I like to tell opponents of the ACA that before you criticize the law, state your preference for an alternative, because -- remember -- the status quo is not an option. Republican talk of "repeal and replace" is very heavy on "repeal" and light on "replace." Repeal is great politics, because it ignites public hatred. It will not automatically lead to improvement, however, because passing major health-care reform takes many years -- even decades, if history is any guide. Repeal will almost certainly return us to the status quo, with all of its dangers. Replacement has become virtually impossible now, after the 2012 Republican primaries, because no candidate has offered a constructive alternative.
The Supreme Court should also be wary of overturning the ACA, because, as even Justice Scalia noted, how can you surgically remove parts of a 2,700-page bill without killing the overall reform? Justices can only subtract, not add: their proper restraint in legislating from the bench prevents the construction of a coherent alternative.
So let's cool the rhetoric. As we say in Tennessee, "Any mule can kick a barn down -- it takes a carpenter to build one." Where are the carpenters in either political party?
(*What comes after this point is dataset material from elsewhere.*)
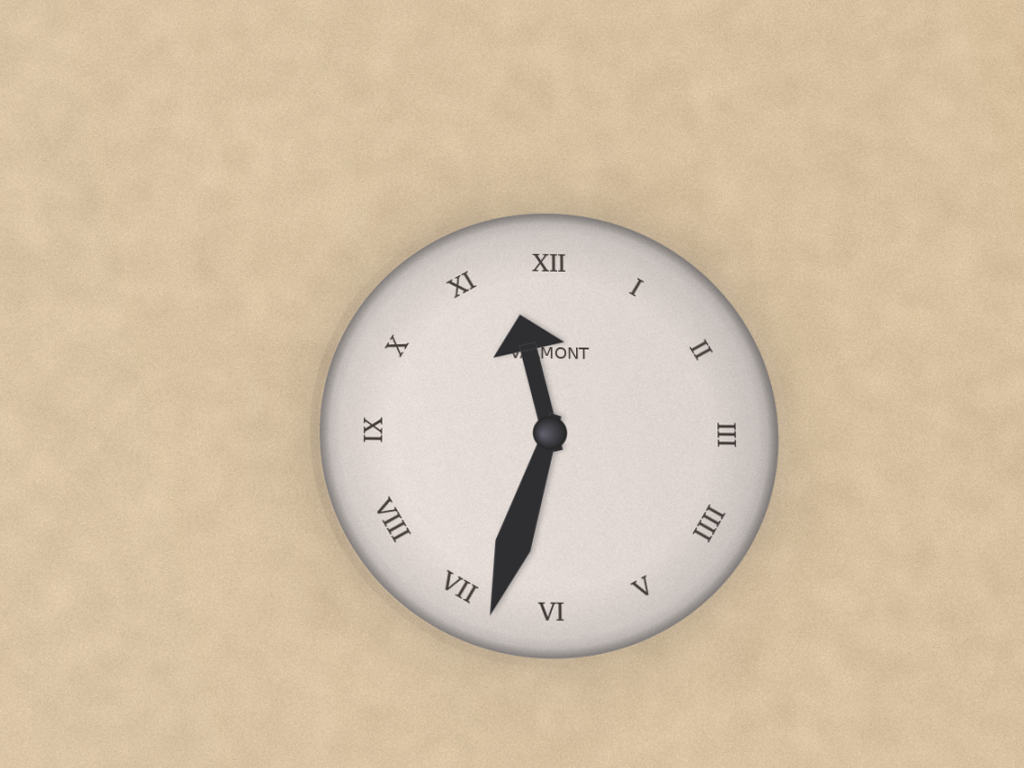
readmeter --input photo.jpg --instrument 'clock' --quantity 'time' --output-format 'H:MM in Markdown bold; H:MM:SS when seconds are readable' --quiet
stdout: **11:33**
I am the Democrat who wrote the alternative to Clintoncare (Cooper-Breaux), championed the leading alternative to Obamacare (Wyden-Bennett), and who often votes for Band-Aids that Republicans pretend are alternatives to genuine reform -- association health plans, health savings accounts, interstate insurance sales, malpractice reform, and premium support.
Almost all of these centrist and Republican proposals have failed to become law, except for a few demonstration projects, even when Republicans controlled the White House and Capitol Hill. Most of these proposals never had a chance. Nevertheless, I am proud of working hard for bipartisan health-care reform. As Jefferson said, "Great innovations should not be forced on a slender majority." This is particularly true in health-care reform, because health issues are so intimate and existential.
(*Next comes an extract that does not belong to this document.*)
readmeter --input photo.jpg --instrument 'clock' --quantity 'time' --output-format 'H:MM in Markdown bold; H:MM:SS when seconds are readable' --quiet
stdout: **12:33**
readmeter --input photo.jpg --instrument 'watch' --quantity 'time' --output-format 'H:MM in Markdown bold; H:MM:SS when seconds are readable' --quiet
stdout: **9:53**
I have the battle scars to prove that there are precious few plans that could conceivably pass Congress, other than the one that recently defied the odds, the ACA. To the dismay of passionate advocates, single-payer has no chance, nor does herding Americans into high-deductible plans. Ideologues on the left and right should put their dream scenarios on hold -- let's make the ACA work. America's greatest strength has always been pragmatism.
Failure to produce more workable alternatives to the ACA is probably one of the worst policy voids in American history. Like Sherlock Holmes' dog that did not bark, this dearth of alternatives is an important clue, at least to our modern political gridlock (if not our permanent decline). Why does an urgent societal problem have so few publicly offered and publicly acceptable solutions? Do we lack imagination, or is Congress unable to embrace good ideas?